Actual innocence means "factual innocence, not mere legal insufficiency." Bousley v. United States, 523 U.S. 614, 623 (1998). "To succeed on his actual innocence claim, [petitioner] `must establish that, in light of new evidence, it is more likely than not that no reasonable juror would have found [him] guilty beyond a reasonable doubt.'" Gaskins v. Duval, 640 F.3d 443, 454 (1st Cir. 2011) (citations omitted).

2015 WL 6690132, at *3 (emphasis added).

Respondent argues that Orr is not entitled to the benefit of the § 2255 savings clause because his "legislative history argument is an argument that [has] been available to him throughout and therefore should have been raised in his initial § 2255 motion." Resp't's Mot. to Dismiss (Doc. No. 14) 3. Orr disagrees, arguing that respondent's

assertion is pure speculation by the government without insight or hindsight on when the petitioner ORR obtained the information that he was able to utilize for his Congressional Intent claim; between the petitioner and the respondent only one of us knows when the information was obtained to be use[d] as a claim and it's not the respondent . . .

Pet'r's Obj. (Doc. No. 16) 5.

The problem with petitioner's argument is that the information he uses to support his congressional-intent claim is not new evidence. Rather, that information is the product of his post-trial legal research. The three documents he attached to the pleading that introduced his congressional-intent claim may have been unknown to him when he filed his § 2255 petition,2 but those documents are simply not evidence that would have been presented to the jury at petitioner's trial, much less evidence that would have made it "more likely than not that no reasonable juror would have found [him] guilty beyond a reasonable doubt." Prieto, 2015 WL 6690132, at *3. Accordingly, the documents on which petitioner relies are not new evidence of the sort that would support a claim of actual innocence. Absent a creditable allegation of actual innocence, petitioner is not entitled to the benefit of the § 2255 savings clause.

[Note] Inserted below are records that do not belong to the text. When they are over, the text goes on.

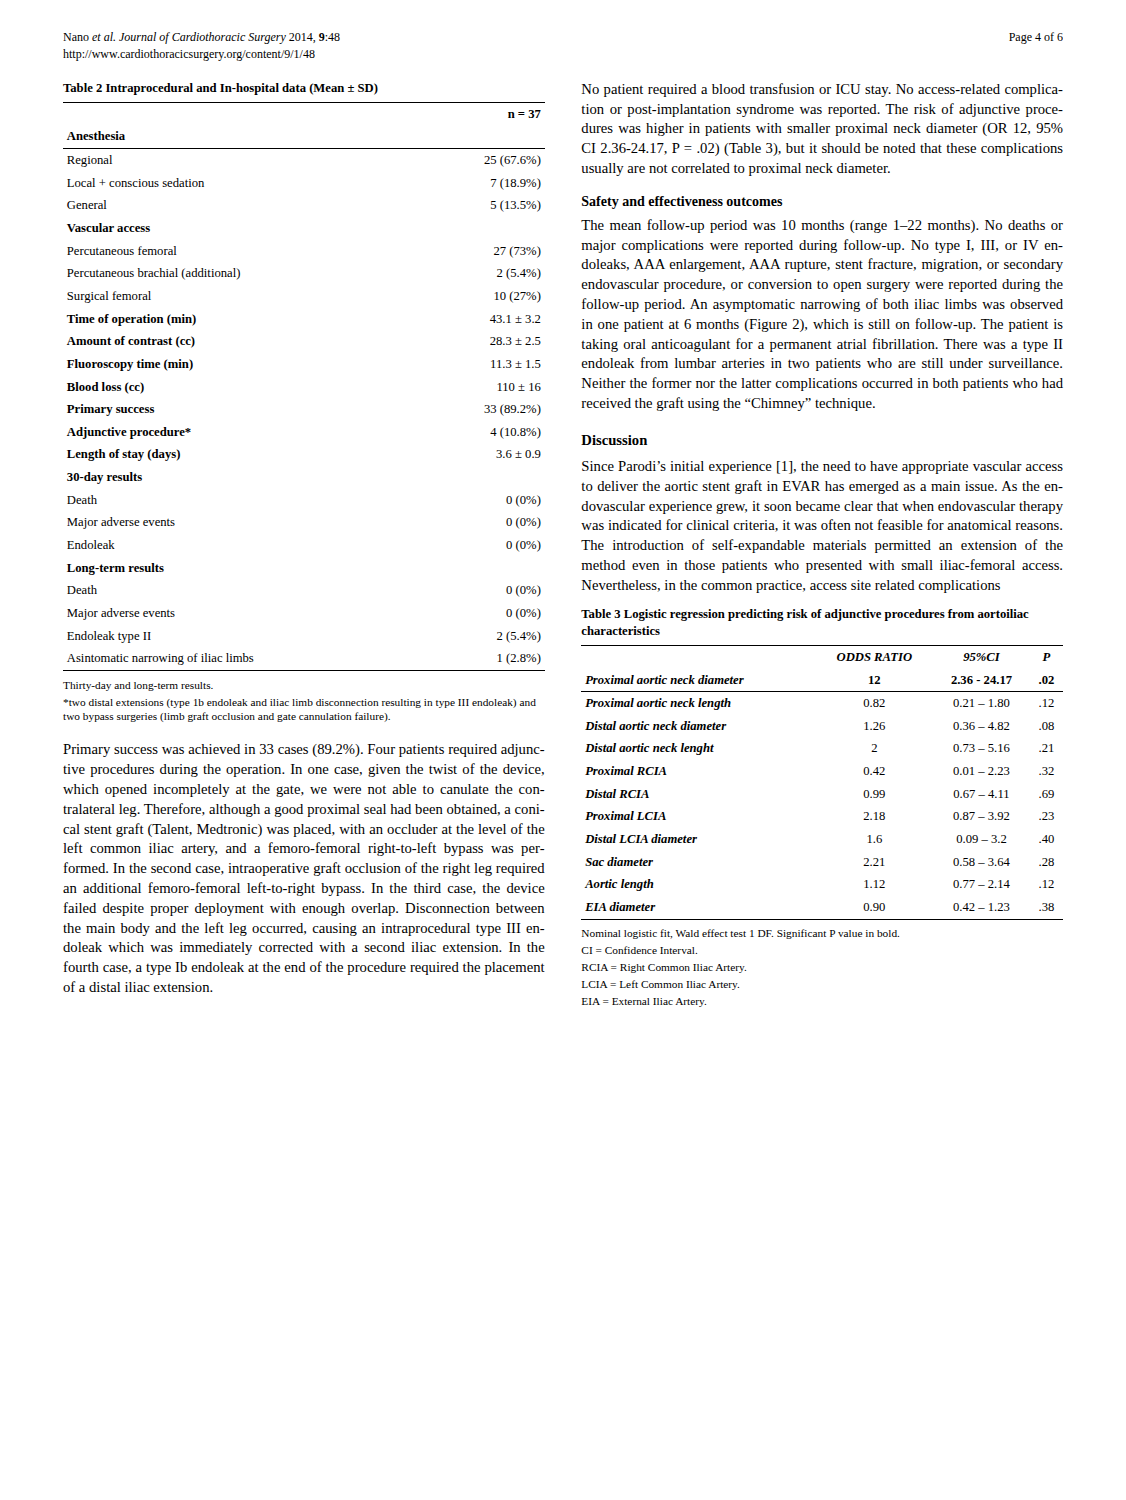Nano et al. Journal of Cardiothoracic Surgery 2014, 9:48
http://www.cardiothoracicsurgery.org/content/9/1/48
Page 4 of 6
Table 2 Intraprocedural and In-hospital data (Mean ± SD)
| | n = 37 |
| --- | --- |
| Anesthesia | |
| Regional | 25 (67.6%) |
| Local + conscious sedation | 7 (18.9%) |
| General | 5 (13.5%) |
| Vascular access | |
| Percutaneous femoral | 27 (73%) |
| Percutaneous brachial (additional) | 2 (5.4%) |
| Surgical femoral | 10 (27%) |
| Time of operation (min) | 43.1 ± 3.2 |
| Amount of contrast (cc) | 28.3 ± 2.5 |
| Fluoroscopy time (min) | 11.3 ± 1.5 |
| Blood loss (cc) | 110 ± 16 |
| Primary success | 33 (89.2%) |
| Adjunctive procedure* | 4 (10.8%) |
| Length of stay (days) | 3.6 ± 0.9 |
| 30-day results | |
| Death | 0 (0%) |
| Major adverse events | 0 (0%) |
| Endoleak | 0 (0%) |
| Long-term results | |
| Death | 0 (0%) |
| Major adverse events | 0 (0%) |
| Endoleak type II | 2 (5.4%) |
| Asintomatic narrowing of iliac limbs | 1 (2.8%) |
Thirty-day and long-term results.
*two distal extensions (type 1b endoleak and iliac limb disconnection resulting in type III endoleak) and two bypass surgeries (limb graft occlusion and gate cannulation failure).
Primary success was achieved in 33 cases (89.2%). Four patients required adjunctive procedures during the operation. In one case, given the twist of the device, which opened incompletely at the gate, we were not able to canulate the contralateral leg. Therefore, although a good proximal seal had been obtained, a conical stent graft (Talent, Medtronic) was placed, with an occluder at the level of the left common iliac artery, and a femoro-femoral right-to-left bypass was performed. In the second case, intraoperative graft occlusion of the right leg required an additional femoro-femoral left-to-right bypass. In the third case, the device failed despite proper deployment with enough overlap. Disconnection between the main body and the left leg occurred, causing an intraprocedural type III endoleak which was immediately corrected with a second iliac extension. In the fourth case, a type Ib endoleak at the end of the procedure required the placement of a distal iliac extension.
No patient required a blood transfusion or ICU stay. No access-related complication or post-implantation syndrome was reported. The risk of adjunctive procedures was higher in patients with smaller proximal neck diameter (OR 12, 95% CI 2.36-24.17, P = .02) (Table 3), but it should be noted that these complications usually are not correlated to proximal neck diameter.
Safety and effectiveness outcomes
The mean follow-up period was 10 months (range 1–22 months). No deaths or major complications were reported during follow-up. No type I, III, or IV endoleaks, AAA enlargement, AAA rupture, stent fracture, migration, or secondary endovascular procedure, or conversion to open surgery were reported during the follow-up period. An asymptomatic narrowing of both iliac limbs was observed in one patient at 6 months (Figure 2), which is still on follow-up. The patient is taking oral anticoagulant for a permanent atrial fibrillation. There was a type II endoleak from lumbar arteries in two patients who are still under surveillance. Neither the former nor the latter complications occurred in both patients who had received the graft using the “Chimney” technique.
Discussion
Since Parodi’s initial experience [1], the need to have appropriate vascular access to deliver the aortic stent graft in EVAR has emerged as a main issue. As the endovascular experience grew, it soon became clear that when endovascular therapy was indicated for clinical criteria, it was often not feasible for anatomical reasons. The introduction of self-expandable materials permitted an extension of the method even in those patients who presented with small iliac-femoral access. Nevertheless, in the common practice, access site related complications
Table 3 Logistic regression predicting risk of adjunctive procedures from aortoiliac characteristics
| | ODDS RATIO | 95%CI | P |
| --- | --- | --- | --- |
| Proximal aortic neck diameter | 12 | 2.36 - 24.17 | .02 |
| Proximal aortic neck length | 0.82 | 0.21 – 1.80 | .12 |
| Distal aortic neck diameter | 1.26 | 0.36 – 4.82 | .08 |
| Distal aortic neck lenght | 2 | 0.73 – 5.16 | .21 |
| Proximal RCIA | 0.42 | 0.01 – 2.23 | .32 |
| Distal RCIA | 0.99 | 0.67 – 4.11 | .69 |
| Proximal LCIA | 2.18 | 0.87 – 3.92 | .23 |
| Distal LCIA diameter | 1.6 | 0.09 – 3.2 | .40 |
| Sac diameter | 2.21 | 0.58 – 3.64 | .28 |
| Aortic length | 1.12 | 0.77 – 2.14 | .12 |
| EIA diameter | 0.90 | 0.42 – 1.23 | .38 |
Nominal logistic fit, Wald effect test 1 DF. Significant P value in bold.
CI = Confidence Interval.
RCIA = Right Common Iliac Artery.
LCIA = Left Common Iliac Artery.
EIA = External Iliac Artery.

Petitioner's attempt to invoke the savings clause also suffers from an antecedent infirmity: he is not "asserting [a] statutory claim[] based on new binding precedent, previously unavailable to [him], that narrows the scope of [18 U.S.C. §924(c)] in a manner that would have rendered [him] not guilty of criminal conduct." Prieto, 2015 WL 6690132, at *2. Petitioner is not arguing that any binding precedent issued after his conviction has narrowed the scope of § 924(c). Rather, he is arguing that when it was enacted, § 924(c) was intended to have a scope sufficiently narrow to preclude its application to the circumstances that gave rise to his 300-month sentence. That argument was available to petitioner when he filed his § 2255 petition. For that reason as well, petitioner is not entitled to the benefit of the § 2255 savings clause.

Conclusion

For the reasons detailed above, respondent's motion to dismiss (Doc. No. 14) should be granted. Any objection to this Report and Recommendation must be filed within 14 days of receipt of this notice. See Fed. R. Civ. P. 72(b)(2). Failure to file an objection within the specified time waives the right to appeal the district court's order. See United States v. De Jesús-Viera, 655 F.3d 52, 57 (1st Cir. 2011); Sch. Union No. 37 v. United Nat'l Ins. Co., 617 F.3d 554, 564 (1st Cir. 2010) (only issues fairly raised by objections to magistrate judge's report are subject to review by district court; issues not preserved by such objection are precluded on appeal).

FootNotes


1. Orr's petition asserted two other claims. Judge Barbadoro has dismissed one of them, see Order, Doc. No. 18, and Orr has given up the other one, see Addendum to Obj., Doc. No. 17 at 1.
2. Those documents include: (1) an undated letter from a former member of Congress who served on the House Judiciary Committee, between 1967 and 1983, when that committee considered the legislation that led to the enactment of 18 U.S.C. § 924(c), see Addendum to Pet., Attach. 1 (Doc. No. 6-1); (2) a bill introduced in the U.S. House of Representatives in June of 2009, seeking to amend § 924(c), see id., Attach. 2 (Doc. No. 6-2); and (3) a communication from March of 2015 describing a house bill seeking to amend § 924(c), see id., Attach. 3 (Doc. No. 6-3).